South African tech companies have all the skills and experience to hold their own against the best on the international stage. Traditionally we have been held back by a pervasive mindset that we simply don’t match up to the global players. However, this is changing fast, and the growing confidence of local IT service providers is setting us up for great things in future.
Stephan Pienaar, chief operating officer of Cape Town – based software development company Framework One adds that international clients generally look for a proven track record, with a focus on what we’ve done on scale.
“Despite South Africa often being seen as an immature market, we are easily on par with the best in the world. We’re increasingly seeing international companies investigate South African companies as viable outsourced software development and services suppliers.”
According to the New Computer Technology research report from Business Monitor International, South African IT services sales is set to grow to R38.4bn in 2014, with business process outsourcing services as one of the key drivers.
Pienaar says there are great benefits for their international clients in working with a South African software development company.
“The exchange rate is quite favourable and development is less costly than in more developed markets. Cape Town also has a great pool of top quality developers. Technology solutions enable us to service clients around the world, so the need for face to face contact is minimal as long as the agreed development methodology and process is followed. This also enables us to consistently deliver working software that meets our clients’ expectations.”
He adds that modern tech tools enable constant, seamless communication between their Cape Town office and clients that are located predominantly in Europe. “Cloud based project management tools provide clients with complete transparency on the status of their projects. We also use online source code repositories, mind mapping tools, to-do lists and chat tools such as Skype and Google Hangouts to keep in touch with clients. We are a cloud-based service provider so it’s important that we also adopt the technologies that we offer to clients. And since the services are scalable, we only need to pay for what we use, which keeps costs down.”

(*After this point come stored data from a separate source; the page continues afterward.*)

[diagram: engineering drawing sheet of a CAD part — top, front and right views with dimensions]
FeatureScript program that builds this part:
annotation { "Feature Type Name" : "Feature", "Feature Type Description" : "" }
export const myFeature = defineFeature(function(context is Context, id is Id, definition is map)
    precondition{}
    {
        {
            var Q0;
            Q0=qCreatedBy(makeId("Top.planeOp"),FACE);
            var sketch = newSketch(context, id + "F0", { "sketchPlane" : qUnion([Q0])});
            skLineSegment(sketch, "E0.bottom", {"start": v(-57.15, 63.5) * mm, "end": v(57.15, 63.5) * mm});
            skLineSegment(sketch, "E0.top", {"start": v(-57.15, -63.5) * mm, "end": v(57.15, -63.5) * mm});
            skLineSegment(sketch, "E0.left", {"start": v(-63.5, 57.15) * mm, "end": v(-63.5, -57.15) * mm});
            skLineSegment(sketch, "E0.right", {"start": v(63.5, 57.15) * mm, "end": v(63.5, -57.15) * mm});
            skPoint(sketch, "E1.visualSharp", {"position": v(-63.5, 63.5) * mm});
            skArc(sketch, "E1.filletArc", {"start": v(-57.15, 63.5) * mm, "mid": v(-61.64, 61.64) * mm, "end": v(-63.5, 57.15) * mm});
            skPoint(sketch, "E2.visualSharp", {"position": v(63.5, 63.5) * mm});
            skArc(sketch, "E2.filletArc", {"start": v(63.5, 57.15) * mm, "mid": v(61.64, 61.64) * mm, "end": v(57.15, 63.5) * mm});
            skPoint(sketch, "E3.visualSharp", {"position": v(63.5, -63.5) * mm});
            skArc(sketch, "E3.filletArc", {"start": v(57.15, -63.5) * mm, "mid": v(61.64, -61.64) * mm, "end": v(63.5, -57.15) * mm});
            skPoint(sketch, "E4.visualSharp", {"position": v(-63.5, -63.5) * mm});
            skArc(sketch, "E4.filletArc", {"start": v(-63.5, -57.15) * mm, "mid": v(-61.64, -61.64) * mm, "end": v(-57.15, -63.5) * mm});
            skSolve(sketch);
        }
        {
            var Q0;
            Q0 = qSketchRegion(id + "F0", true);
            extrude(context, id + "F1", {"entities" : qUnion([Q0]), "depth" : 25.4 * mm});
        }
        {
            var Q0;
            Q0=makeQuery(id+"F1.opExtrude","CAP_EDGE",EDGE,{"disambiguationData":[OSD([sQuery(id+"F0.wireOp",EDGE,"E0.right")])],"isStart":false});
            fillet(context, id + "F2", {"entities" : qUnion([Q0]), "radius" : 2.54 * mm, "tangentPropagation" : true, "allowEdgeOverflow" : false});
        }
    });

There are some challenging aspects to servicing clients in other parts of the world. “In many cases you simply can’t beat local knowledge. For example, the credit check process on a loan application in Ireland is vastly different to that in South Africa, so you need to make sure you collect data and build your knowledge of the regions where you’re doing business. Communication can be a challenge when you’re operating across different time zones and service clients where English is not a first language, but generally we find these to be minor issues. The tools we use provide such transparency that clients are generally comfortable to let us get on with the work.”
Pienaar cautions local tech companies that there is a big threat to their continued success.

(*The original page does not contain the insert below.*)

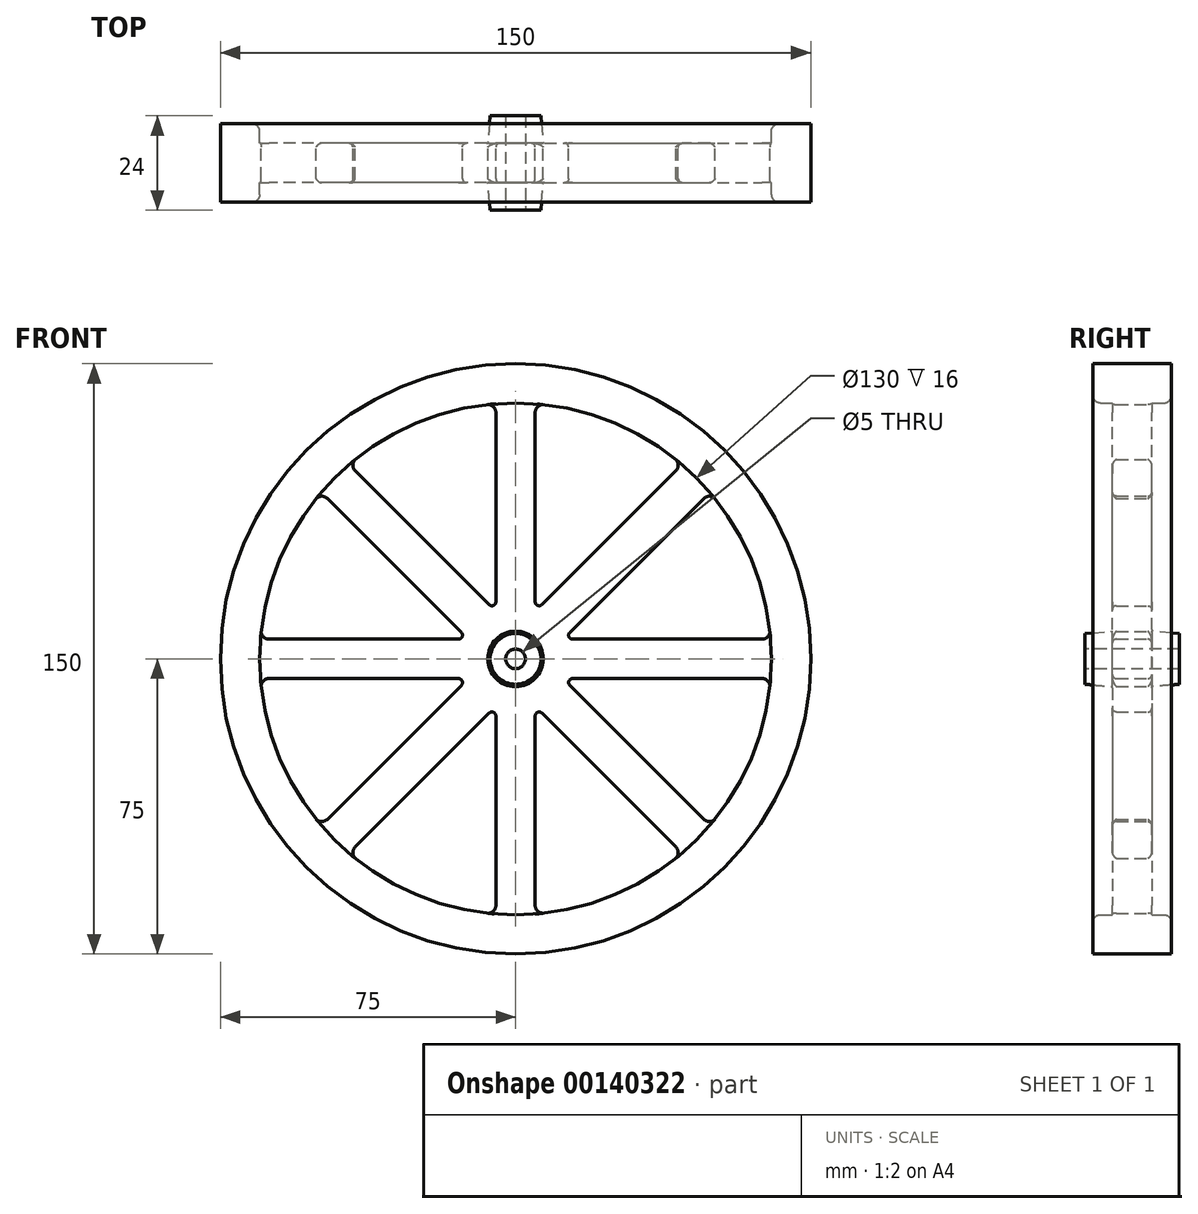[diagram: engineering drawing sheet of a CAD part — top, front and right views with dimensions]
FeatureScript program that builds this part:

“There’s a massive shortage of developers at the moment. Finding and retaining quality talent is fast becoming our number one concern. Big international players such as Amazon and Google also scoop up a lot of the top developers, so we need to be smart about how we retain staff. Ideally, you want to create an environment where staff can develop and craft their skills. Most modern workers only stay at a company for two to three years, and as an employer you have to make the most of that. Ultimately, passionate and talented developers will make or break our success on the international stage. Put your people first, and make sure you have the proper processes in place to ensure seamless delivery to clients. The rest will follow naturally.”